- [YOUR GOAL]
Copy out the stretch of the Uganda article below from "More than 100" through "all of them." word for word.
[Opening SELECTED EXCERPT section]
This is the fourth in a series of articles from Uganda by Xtra freelance reporter Kaj Hasselriis.


More than 100 gay and lesbian Ugandans packed a hotel conference room in Kampala on Valentine's Day to talk about anti-gay legislation that threatens all of them.

But the main message of the day, repeated over and over again, was a Christian one: Jesus loves you.

"Being gay or lesbian does not make you fall short of God's glory," the emcee of the conference, Abdallah Wambere, told the crowd. The main opposition to homosexuality in Christian-dominated Uganda comes from Christian conservatives, yet most gay and lesbian Ugandans are themselves Christian and fear that the homophobic preachings of anti-gay pastors are true.

"The Bible's message and the story of God's unconditional love can also be inspirational to the LGBT community," assured Sam Ganaafa, president of Spectrum Uganda, a local lesbian, gay, bi and trans organization. Spectrum Uganda co-sponsored the event along with the Unitarian Universalist Association of Uganda.
[Closing SELECTED EXCERPT section]
[Opening INFORMATION section]
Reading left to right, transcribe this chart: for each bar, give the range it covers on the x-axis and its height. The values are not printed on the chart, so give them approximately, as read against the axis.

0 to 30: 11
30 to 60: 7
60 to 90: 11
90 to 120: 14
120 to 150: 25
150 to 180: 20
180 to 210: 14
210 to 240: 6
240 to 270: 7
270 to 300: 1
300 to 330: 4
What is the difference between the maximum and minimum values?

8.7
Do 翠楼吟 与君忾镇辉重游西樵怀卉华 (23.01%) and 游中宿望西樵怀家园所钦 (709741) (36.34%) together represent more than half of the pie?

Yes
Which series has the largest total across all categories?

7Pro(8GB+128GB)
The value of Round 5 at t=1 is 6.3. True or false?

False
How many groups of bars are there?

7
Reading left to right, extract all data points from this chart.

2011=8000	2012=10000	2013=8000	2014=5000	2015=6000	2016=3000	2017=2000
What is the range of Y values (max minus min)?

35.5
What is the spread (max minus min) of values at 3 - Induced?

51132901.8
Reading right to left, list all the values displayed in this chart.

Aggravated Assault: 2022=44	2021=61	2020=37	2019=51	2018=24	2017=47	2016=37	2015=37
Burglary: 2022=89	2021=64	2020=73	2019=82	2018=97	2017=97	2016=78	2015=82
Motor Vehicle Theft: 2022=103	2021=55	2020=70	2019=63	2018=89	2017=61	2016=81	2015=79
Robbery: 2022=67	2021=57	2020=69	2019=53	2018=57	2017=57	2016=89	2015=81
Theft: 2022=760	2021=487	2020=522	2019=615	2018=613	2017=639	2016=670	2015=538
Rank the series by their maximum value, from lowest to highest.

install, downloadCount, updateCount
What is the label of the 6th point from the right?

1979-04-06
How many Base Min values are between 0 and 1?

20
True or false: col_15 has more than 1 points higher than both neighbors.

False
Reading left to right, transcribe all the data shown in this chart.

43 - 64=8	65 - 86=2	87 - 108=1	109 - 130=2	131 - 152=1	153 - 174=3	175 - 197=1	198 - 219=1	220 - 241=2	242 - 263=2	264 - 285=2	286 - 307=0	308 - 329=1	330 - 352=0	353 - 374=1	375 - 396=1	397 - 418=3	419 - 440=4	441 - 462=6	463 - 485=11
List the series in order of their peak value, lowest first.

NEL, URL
[Closing INFORMATION section]
- [WRITTEN ANSWER]
More than 100 gay and lesbian Ugandans packed a hotel conference room in Kampala on Valentine's Day to talk about anti-gay legislation that threatens all of them.